- Born: 5 August 1866 (baptized) Mereworth
- Died: 24 November 1923 (aged 57) Bath, Somerset
- Occupation(s): civil engineering, Egyptology
- Known for: Fraser Tombs
- Parent(s): Sir Thomas Fraser and Matilda Wildman

= George Willoughby Fraser =

English civil engineer

George Willoughby Fraser (baptized 5 August 1866 – 24 November 1923) was an English civil engineer who operated at the service of the Egypt Exploration Fund.

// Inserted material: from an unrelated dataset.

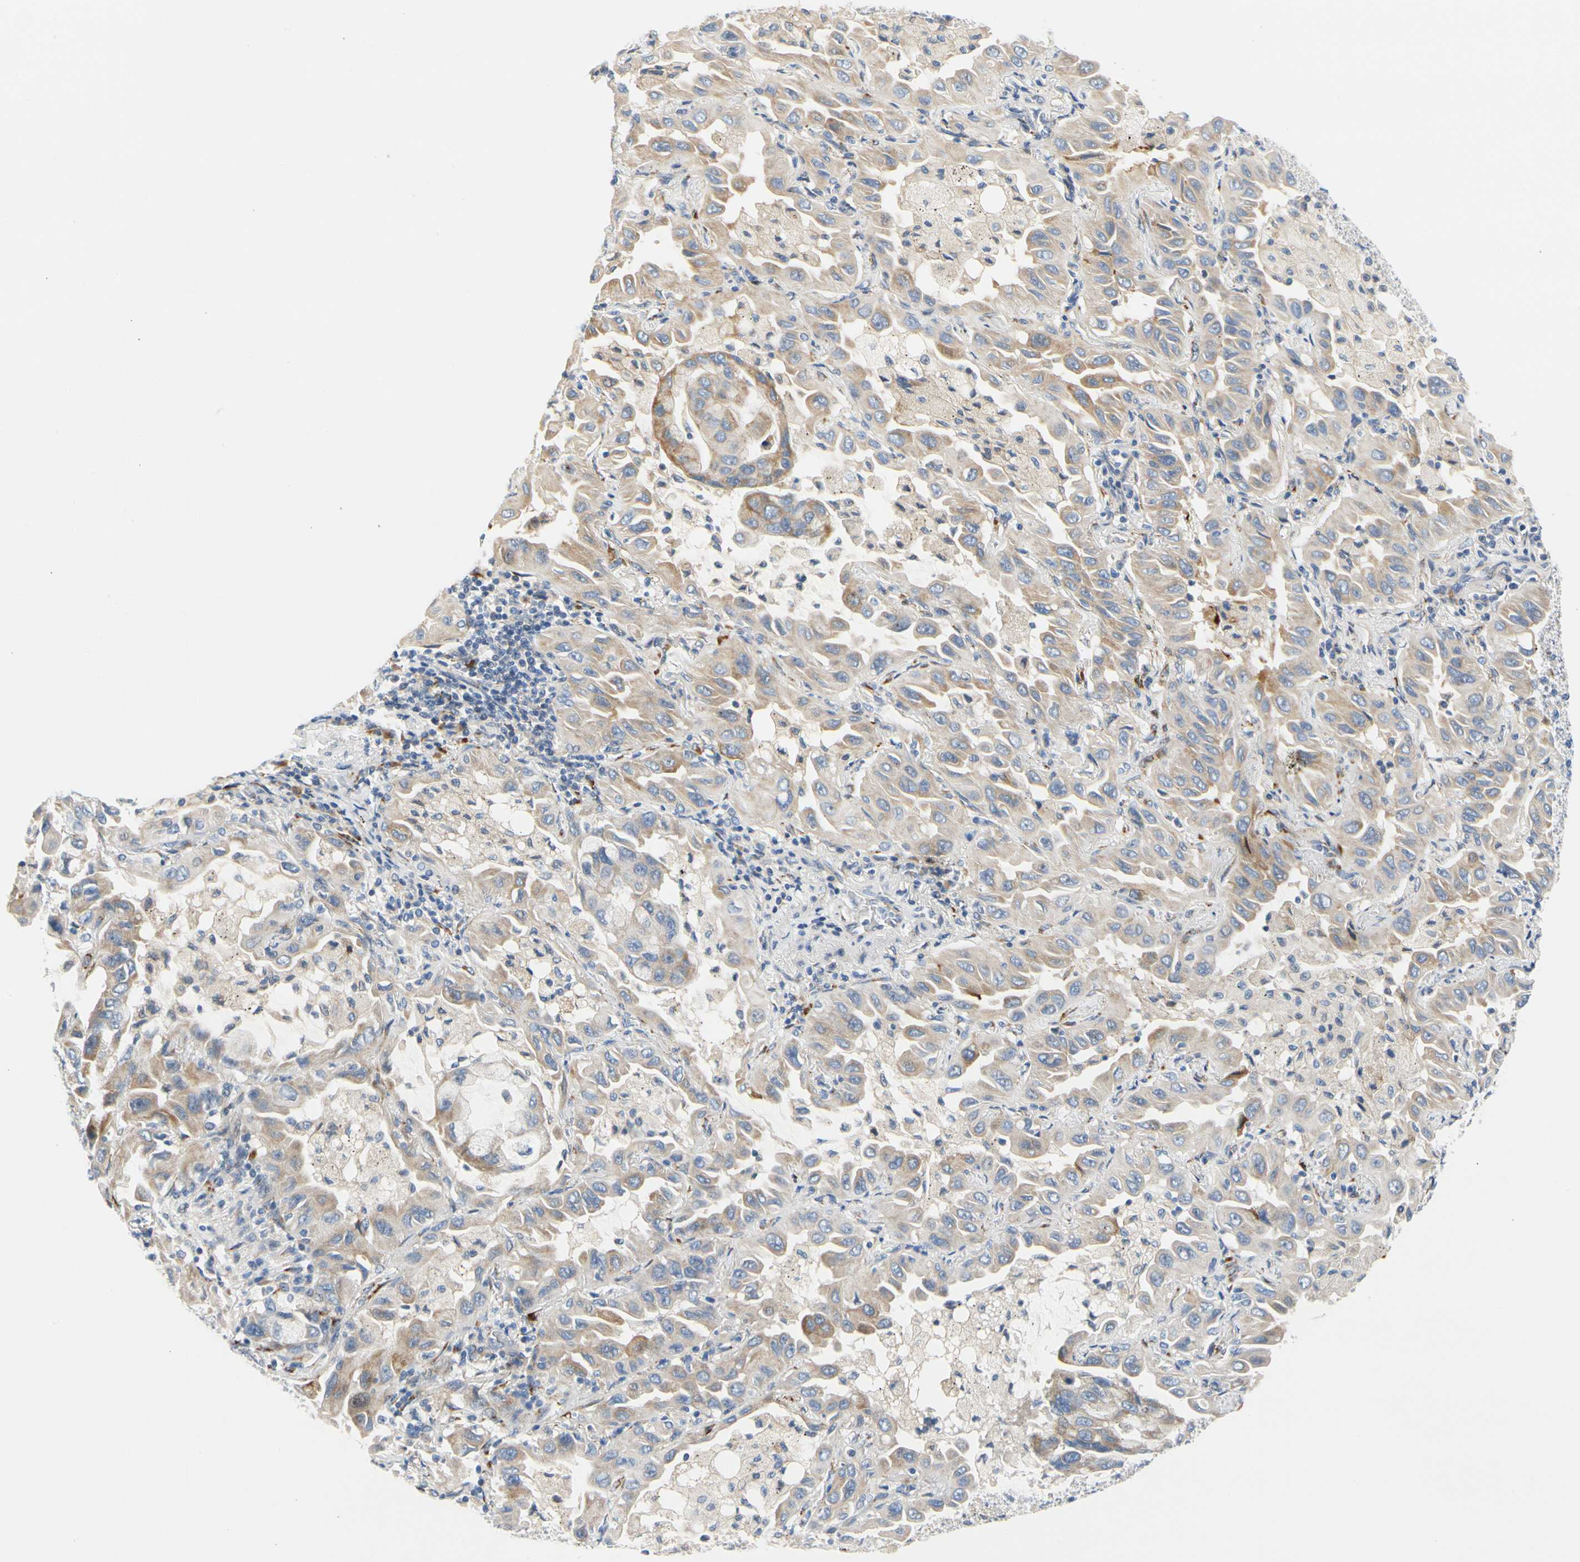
{"staining": {"intensity": "weak", "quantity": "25%-75%", "location": "cytoplasmic/membranous"}, "tissue": "lung cancer", "cell_type": "Tumor cells", "image_type": "cancer", "snomed": [{"axis": "morphology", "description": "Adenocarcinoma, NOS"}, {"axis": "topography", "description": "Lung"}], "caption": "Lung adenocarcinoma stained with a protein marker reveals weak staining in tumor cells.", "gene": "ZNF236", "patient": {"sex": "male", "age": 64}}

His parents were Sir Thomas Fraser and Matilda Wildman.

As part of his work for the Egypt Exploration Fund, he worked as a draftsman in the excavations conducted by Sir Flinders Petrie, Percy Edward Newberry and Marcus Worsley Blackden in the Faiyum, in Beni Hasan, in Deir el-Bersha and in the quarries of Hatnub. Less well known is his description of the burial ground dating to the 4th and 5th dynasties, two kilometers south of Tuna el-Gebel, later renamed Fraser Tombs in his honor.

==Significant works==
- "Mr. G. Willoughby Fraser's Report on the Survey of the Wady Dêr en-Nakhleh", in: Francis L. Griffith, Percy E. Newberry, El Bersheh Part 2. Egypt Exploration Fund u. a., London 1895, pp. 55–66.
- A catalogue of the scarabs belonging to George Fraser. London 1900.
- "The early tombs at Tehneh", in Annales du Service des Antiquités de l'Égypte 3, 1902, , pp. 67–76, 122–130, 5 plates.